[Collected data]

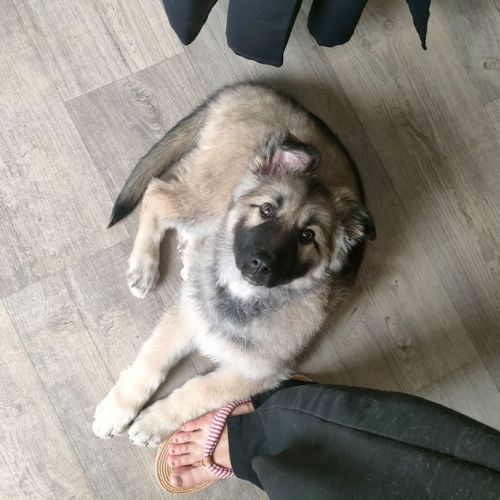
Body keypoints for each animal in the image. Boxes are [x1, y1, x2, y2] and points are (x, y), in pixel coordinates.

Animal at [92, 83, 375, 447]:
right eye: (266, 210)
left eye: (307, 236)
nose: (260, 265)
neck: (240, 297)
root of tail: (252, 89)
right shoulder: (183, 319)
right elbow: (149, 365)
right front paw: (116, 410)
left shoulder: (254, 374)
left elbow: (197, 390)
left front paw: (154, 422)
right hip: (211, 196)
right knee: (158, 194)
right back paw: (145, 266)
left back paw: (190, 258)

* * *

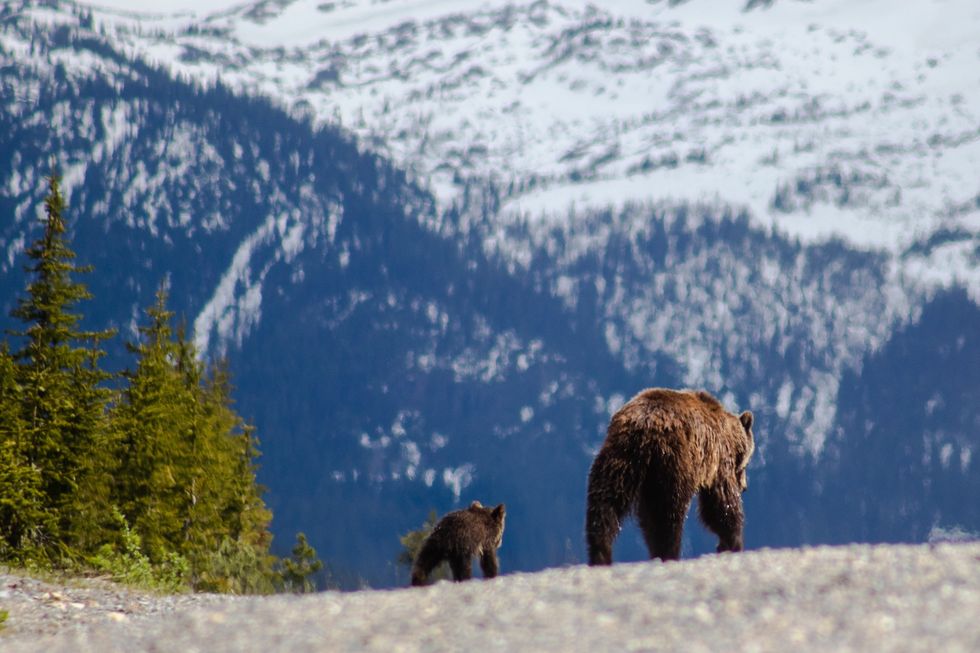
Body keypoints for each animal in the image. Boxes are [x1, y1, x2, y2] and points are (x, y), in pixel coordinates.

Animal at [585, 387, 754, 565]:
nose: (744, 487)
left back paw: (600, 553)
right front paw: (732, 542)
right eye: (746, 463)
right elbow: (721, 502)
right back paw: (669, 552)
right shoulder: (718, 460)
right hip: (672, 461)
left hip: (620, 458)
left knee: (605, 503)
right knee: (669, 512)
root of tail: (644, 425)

» **What the task requires**:
For this task, write out exactly the lines of the entries above, starting at the line with "left back paw: (600, 553)" and ending at the line with "root of tail: (644, 425)", both included, and no others.

» **Solution to the problem**:
left back paw: (600, 553)
right front paw: (732, 542)
right eye: (746, 463)
right elbow: (721, 502)
right back paw: (669, 552)
right shoulder: (718, 460)
right hip: (672, 461)
left hip: (620, 458)
left knee: (605, 503)
right knee: (669, 512)
root of tail: (644, 425)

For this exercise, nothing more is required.